De in dit vonnis genoemde bijlagen maken deel uit van dit vonnis.

10.Beslissing

De rechtbank:
verklaart niet bewezen, dat de verdachte het de onder 1 en 2 primair ten laste gelegde feiten heeft begaan en spreekt de verdachte daarvan vrij;
verklaart bewezen, dat de verdachte de onder 1 en 2 subsidiair ten laste gelegde feiten, zoals hiervoor omschreven, heeft begaan;
verklaart niet bewezen hetgeen aan de verdachte meer of anders ten laste is gelegd dan hiervoor bewezen is verklaard en spreekt de verdachte ook daarvan vrij;
stelt vast dat het bewezen verklaarde oplevert de hiervoor vermelde strafbare feiten;
verklaart de verdachte strafbaar;
veroordeelt de verdachte tot een
gevangenisstraf voor de duur van 6 (zes) maanden;
beveelt dat de tijd die door de veroordeelde voor de tenuitvoerlegging van deze uitspraak in verzekering en in voorlopige hechtenis is doorgebracht, bij de uitvoering van de opgelegde gevangenisstraf in mindering wordt gebracht, voor zover deze tijd niet reeds op een andere vrijheidsstraf in mindering is gebracht. Dit vonnis is gewezen door mr. A.M. van der Leeden, voorzitter,
en mrs. D. van der Sluis en H. Wielhouwer, rechters,
in tegenwoordigheid van mr. J.R. de Graaf, griffier,
en uitgesproken op de openbare terechtzitting op de datum die in de kop van dit vonnis is vermeld.

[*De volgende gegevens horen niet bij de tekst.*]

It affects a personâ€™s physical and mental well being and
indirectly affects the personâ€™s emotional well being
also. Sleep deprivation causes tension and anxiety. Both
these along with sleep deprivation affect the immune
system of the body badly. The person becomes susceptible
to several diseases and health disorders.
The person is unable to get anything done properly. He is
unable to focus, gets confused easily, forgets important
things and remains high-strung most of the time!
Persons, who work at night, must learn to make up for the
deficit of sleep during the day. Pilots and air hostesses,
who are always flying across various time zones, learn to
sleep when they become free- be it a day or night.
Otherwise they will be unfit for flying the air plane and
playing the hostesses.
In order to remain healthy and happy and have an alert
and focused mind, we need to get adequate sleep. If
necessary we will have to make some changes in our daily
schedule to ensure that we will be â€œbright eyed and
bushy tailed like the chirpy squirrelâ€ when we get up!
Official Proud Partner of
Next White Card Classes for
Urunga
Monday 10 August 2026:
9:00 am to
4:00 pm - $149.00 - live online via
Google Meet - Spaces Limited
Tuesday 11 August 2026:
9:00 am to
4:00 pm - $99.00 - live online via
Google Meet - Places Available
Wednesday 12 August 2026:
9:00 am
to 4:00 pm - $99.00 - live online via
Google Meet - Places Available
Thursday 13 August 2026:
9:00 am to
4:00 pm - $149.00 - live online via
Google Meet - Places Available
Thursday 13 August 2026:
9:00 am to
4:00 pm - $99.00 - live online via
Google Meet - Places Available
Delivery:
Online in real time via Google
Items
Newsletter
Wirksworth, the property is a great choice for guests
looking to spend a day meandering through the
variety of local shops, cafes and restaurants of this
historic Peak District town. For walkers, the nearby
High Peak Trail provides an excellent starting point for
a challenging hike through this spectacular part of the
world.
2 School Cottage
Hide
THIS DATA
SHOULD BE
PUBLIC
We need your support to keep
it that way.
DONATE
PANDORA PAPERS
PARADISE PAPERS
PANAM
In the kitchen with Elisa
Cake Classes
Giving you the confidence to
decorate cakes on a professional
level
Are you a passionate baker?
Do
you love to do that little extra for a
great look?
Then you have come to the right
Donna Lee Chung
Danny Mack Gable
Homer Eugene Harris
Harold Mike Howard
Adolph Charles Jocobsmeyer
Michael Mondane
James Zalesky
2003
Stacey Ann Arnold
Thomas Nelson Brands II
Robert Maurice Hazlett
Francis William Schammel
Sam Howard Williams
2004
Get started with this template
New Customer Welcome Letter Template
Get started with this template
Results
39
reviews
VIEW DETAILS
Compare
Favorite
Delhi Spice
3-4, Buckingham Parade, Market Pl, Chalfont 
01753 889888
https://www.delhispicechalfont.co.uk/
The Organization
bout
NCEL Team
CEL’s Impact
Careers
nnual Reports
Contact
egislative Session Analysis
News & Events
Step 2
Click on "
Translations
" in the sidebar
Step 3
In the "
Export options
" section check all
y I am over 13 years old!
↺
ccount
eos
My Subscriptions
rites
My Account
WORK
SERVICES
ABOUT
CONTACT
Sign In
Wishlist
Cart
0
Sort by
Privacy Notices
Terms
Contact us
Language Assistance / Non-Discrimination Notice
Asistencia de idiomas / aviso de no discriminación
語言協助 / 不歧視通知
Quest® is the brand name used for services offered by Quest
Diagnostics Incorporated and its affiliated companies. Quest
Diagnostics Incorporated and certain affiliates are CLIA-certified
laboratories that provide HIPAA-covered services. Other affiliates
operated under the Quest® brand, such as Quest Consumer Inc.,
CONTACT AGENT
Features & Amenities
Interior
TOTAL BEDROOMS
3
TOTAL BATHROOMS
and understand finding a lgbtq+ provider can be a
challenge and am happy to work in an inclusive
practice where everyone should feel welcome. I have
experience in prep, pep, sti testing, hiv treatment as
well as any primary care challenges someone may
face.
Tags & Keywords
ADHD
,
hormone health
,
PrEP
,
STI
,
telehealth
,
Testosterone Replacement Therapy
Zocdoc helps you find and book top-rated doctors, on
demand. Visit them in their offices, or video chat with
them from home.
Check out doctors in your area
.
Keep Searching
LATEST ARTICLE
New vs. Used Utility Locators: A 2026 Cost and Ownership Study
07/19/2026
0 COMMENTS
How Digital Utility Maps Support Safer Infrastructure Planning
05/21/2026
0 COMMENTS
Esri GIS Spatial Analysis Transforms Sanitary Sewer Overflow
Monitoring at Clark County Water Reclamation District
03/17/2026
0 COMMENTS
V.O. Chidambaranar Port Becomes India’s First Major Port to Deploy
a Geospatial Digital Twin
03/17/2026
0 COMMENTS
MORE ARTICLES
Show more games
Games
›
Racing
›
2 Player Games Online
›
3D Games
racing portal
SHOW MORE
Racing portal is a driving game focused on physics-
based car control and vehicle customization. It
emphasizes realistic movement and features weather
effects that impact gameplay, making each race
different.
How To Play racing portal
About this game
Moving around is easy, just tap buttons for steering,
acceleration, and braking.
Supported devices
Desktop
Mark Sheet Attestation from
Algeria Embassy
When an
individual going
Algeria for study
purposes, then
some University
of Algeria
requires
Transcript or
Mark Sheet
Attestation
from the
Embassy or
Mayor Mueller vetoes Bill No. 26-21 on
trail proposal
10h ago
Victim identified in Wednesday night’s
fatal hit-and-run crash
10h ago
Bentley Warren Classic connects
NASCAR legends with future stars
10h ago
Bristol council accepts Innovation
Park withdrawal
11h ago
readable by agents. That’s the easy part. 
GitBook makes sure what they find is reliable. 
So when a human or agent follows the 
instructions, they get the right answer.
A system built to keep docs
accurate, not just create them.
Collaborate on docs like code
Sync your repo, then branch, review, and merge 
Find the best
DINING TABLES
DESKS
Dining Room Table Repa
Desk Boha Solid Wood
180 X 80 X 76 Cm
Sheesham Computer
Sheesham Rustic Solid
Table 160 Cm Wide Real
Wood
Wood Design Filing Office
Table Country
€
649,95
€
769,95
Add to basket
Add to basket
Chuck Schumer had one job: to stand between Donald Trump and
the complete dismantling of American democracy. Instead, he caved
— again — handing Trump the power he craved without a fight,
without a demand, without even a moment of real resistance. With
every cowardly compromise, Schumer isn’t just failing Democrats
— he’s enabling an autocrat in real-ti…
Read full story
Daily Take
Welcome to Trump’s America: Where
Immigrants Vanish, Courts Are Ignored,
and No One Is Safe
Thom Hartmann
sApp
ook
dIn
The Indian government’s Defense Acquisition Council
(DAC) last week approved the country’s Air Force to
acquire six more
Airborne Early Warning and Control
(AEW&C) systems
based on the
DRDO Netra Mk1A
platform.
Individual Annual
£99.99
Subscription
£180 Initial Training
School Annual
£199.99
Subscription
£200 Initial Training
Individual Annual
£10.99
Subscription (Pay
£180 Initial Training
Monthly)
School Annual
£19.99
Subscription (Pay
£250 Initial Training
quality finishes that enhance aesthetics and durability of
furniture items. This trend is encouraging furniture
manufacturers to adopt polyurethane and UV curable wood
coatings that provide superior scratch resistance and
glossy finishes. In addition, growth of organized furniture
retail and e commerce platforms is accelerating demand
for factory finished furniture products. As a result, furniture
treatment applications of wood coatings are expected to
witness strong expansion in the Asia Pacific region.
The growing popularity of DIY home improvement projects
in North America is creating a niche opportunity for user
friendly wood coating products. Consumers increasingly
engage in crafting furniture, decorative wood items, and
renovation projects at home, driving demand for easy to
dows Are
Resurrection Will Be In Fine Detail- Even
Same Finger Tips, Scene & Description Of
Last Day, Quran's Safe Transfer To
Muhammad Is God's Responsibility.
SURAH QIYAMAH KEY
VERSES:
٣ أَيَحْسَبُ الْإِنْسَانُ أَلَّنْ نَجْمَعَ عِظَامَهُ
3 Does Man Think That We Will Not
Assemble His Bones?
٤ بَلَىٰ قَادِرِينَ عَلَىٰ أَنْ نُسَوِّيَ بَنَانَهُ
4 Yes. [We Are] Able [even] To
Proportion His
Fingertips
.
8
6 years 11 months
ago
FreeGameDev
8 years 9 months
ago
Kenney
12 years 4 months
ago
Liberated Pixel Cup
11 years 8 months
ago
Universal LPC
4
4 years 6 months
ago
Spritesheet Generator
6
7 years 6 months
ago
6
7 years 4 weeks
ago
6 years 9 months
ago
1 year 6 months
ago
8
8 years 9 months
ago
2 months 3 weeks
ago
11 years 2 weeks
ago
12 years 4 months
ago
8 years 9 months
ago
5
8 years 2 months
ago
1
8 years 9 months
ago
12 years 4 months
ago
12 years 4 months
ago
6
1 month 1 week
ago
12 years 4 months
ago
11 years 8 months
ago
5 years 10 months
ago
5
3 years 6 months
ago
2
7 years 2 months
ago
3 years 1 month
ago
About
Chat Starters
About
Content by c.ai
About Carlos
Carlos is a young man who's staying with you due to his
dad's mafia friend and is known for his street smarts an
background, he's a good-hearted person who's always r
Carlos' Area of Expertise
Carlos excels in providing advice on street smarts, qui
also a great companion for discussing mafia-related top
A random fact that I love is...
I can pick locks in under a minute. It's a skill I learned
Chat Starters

De jongste rechter is buiten staat dit vonnis mede te ondertekenen.
Bijlage I
Tekst tenlastelegging
Aan de verdachte wordt ten laste gelegd dat:
1.
hij op of omstreeks 25 februari 2024 te Rozenburg, gemeente Rotterdam, ter uitvoering van het door verdachte voorgenomen misdrijf om [slachtoffer 1] opzettelijk van het leven te beroven, die [slachtoffer 1] met een mes, althans een soortgelijk scherp en/of puntig voorwerp, inde buik heeft gestoken, terwijl de uitvoering van dat voorgenomen misdrijf niet is voltooid;subsidiair althans, indien het vorenstaande niet tot een veroordeling mocht of zou kunnen leiden:hij op of omstreeks 25 februari 2024 te Rozenburg, gemeente Rotterdam, ter uitvoering van het door verdachte voorgenomen misdrijf omaan [slachtoffer 1] opzettelijk zwaar lichamelijk letsel toe te brengen die [slachtoffer 1] met een mes, althans een soortgelijk scherp en/of puntig voorwerp, in de buik heeft gestoken, terwijl de uitvoering van dat voorgenomen misdrijf niet is voltooid;meer subsidiair althans, indien het vorenstaande niet tot een veroordeling mocht of zou kunnen leiden:hij op of omstreeks 25 februari 2024 te Rozenburg, gemeente Rotterdam, [slachtoffer 1] heeft mishandeld door die [slachtoffer 1] met een mes, althans een soortgelijk scherp en/of puntig voorwerp, in de buik te steken;
2.
hij op of omstreeks 25 februari 2024 te Rozenburg, gemeente Rotterdam, ter uitvoering van het door verdachte voorgenomen misdrijf om [slachtoffer 2] opzettelijk van het leven te beroven, die [slachtoffer 2] meermalen, althans eenmaal, met een mes, althans een soortgelijk scherp en/of puntig voorwerp, in de pols en/of de hand en/of de arm heeft gestoken, terwijl de uitvoering van dat voorgenomen misdrijf niet is voltooid;subsidiair althans, indien het vorenstaande niet tot een veroordeling mocht of zou kunnen leiden:hij op of omstreeks 25 februari 2024 te Rozenburg, gemeente Rotterdam, ter uitvoering van het door verdachte voorgenomen misdrijf omaan [slachtoffer 2] opzettelijk zwaar lichamelijk letsel toe te brengen die [slachtoffer 2] meermalen, althans eenmaal, met een mes, althans een soortgelijk scherp en/of puntig voorwerp, in de pols en/of de hand en/of de arm heeft gestoken, terwijl de uitvoering van dat voorgenomen misdrijf niet is voltooid;meer subsidiair althans, indien het vorenstaande niet tot een veroordeling mocht of zou kunnen leiden:hij op of omstreeks 25 februari 2024 te Rozenburg, gemeente Rotterdam, [slachtoffer 2] heeft mishandeld door die [slachtoffer 2] meermalen, althans eenmaal, met een mes, althans een soortgelijk scherp en/of puntig voorwerp, in de pols en/of de hand en/of de arm te steken.